What you are asked to do: Your answer should be one number: the count of lines in the records that include the word "shoulder".

Data for review:
>>>>>

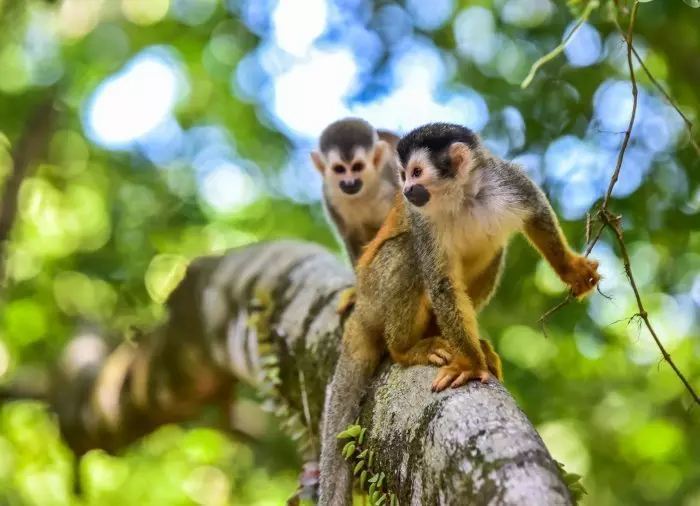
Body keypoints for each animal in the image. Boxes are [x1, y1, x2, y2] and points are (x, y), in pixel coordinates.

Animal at [318, 123, 601, 506]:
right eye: (403, 175)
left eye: (416, 173)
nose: (406, 191)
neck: (463, 197)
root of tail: (361, 305)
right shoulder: (423, 220)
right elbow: (441, 283)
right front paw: (469, 363)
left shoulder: (507, 181)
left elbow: (538, 214)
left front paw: (570, 269)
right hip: (375, 292)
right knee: (406, 251)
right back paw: (406, 348)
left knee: (495, 250)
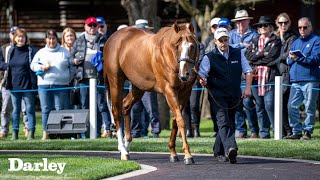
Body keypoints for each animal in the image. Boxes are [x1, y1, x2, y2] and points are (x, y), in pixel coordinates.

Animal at [103, 21, 198, 164]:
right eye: (177, 46)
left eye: (192, 46)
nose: (184, 74)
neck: (168, 56)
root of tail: (112, 38)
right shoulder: (169, 91)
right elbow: (181, 120)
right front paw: (187, 155)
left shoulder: (185, 92)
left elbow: (176, 120)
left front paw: (173, 153)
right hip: (115, 82)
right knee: (116, 112)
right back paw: (123, 151)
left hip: (138, 87)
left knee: (125, 106)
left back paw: (126, 144)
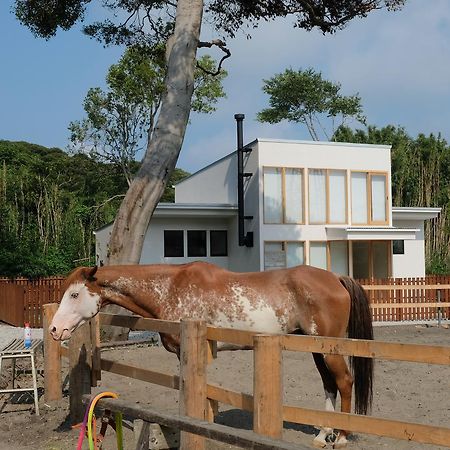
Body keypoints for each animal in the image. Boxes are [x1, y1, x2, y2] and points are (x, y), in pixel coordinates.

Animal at [48, 262, 372, 448]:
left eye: (74, 294)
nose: (55, 329)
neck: (171, 287)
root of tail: (336, 278)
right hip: (315, 347)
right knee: (329, 384)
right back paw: (323, 434)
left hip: (330, 348)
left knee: (344, 381)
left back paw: (342, 436)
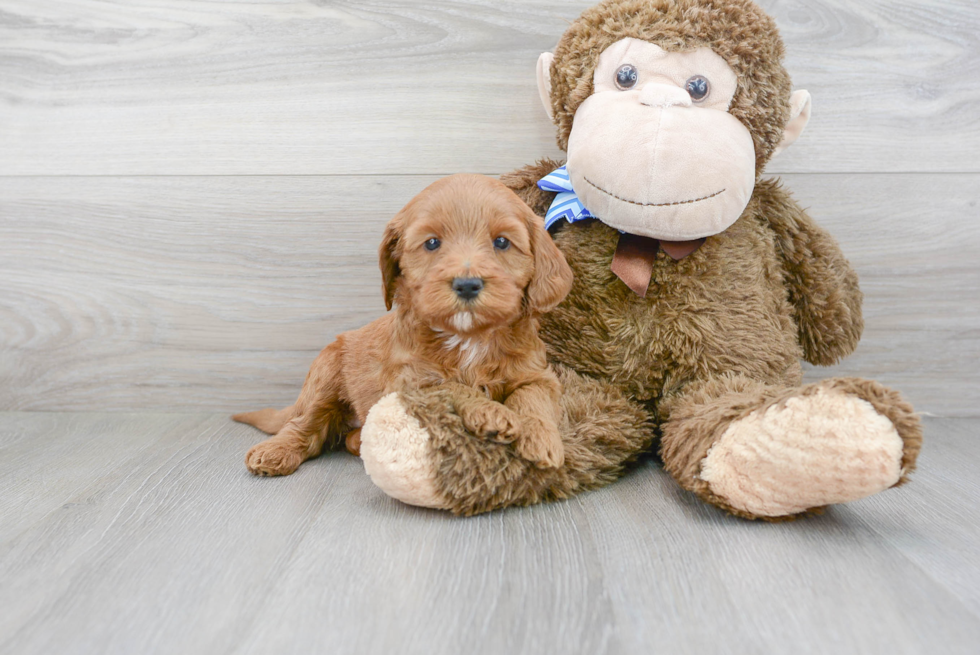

<<<<<

Answer to the exercise: 4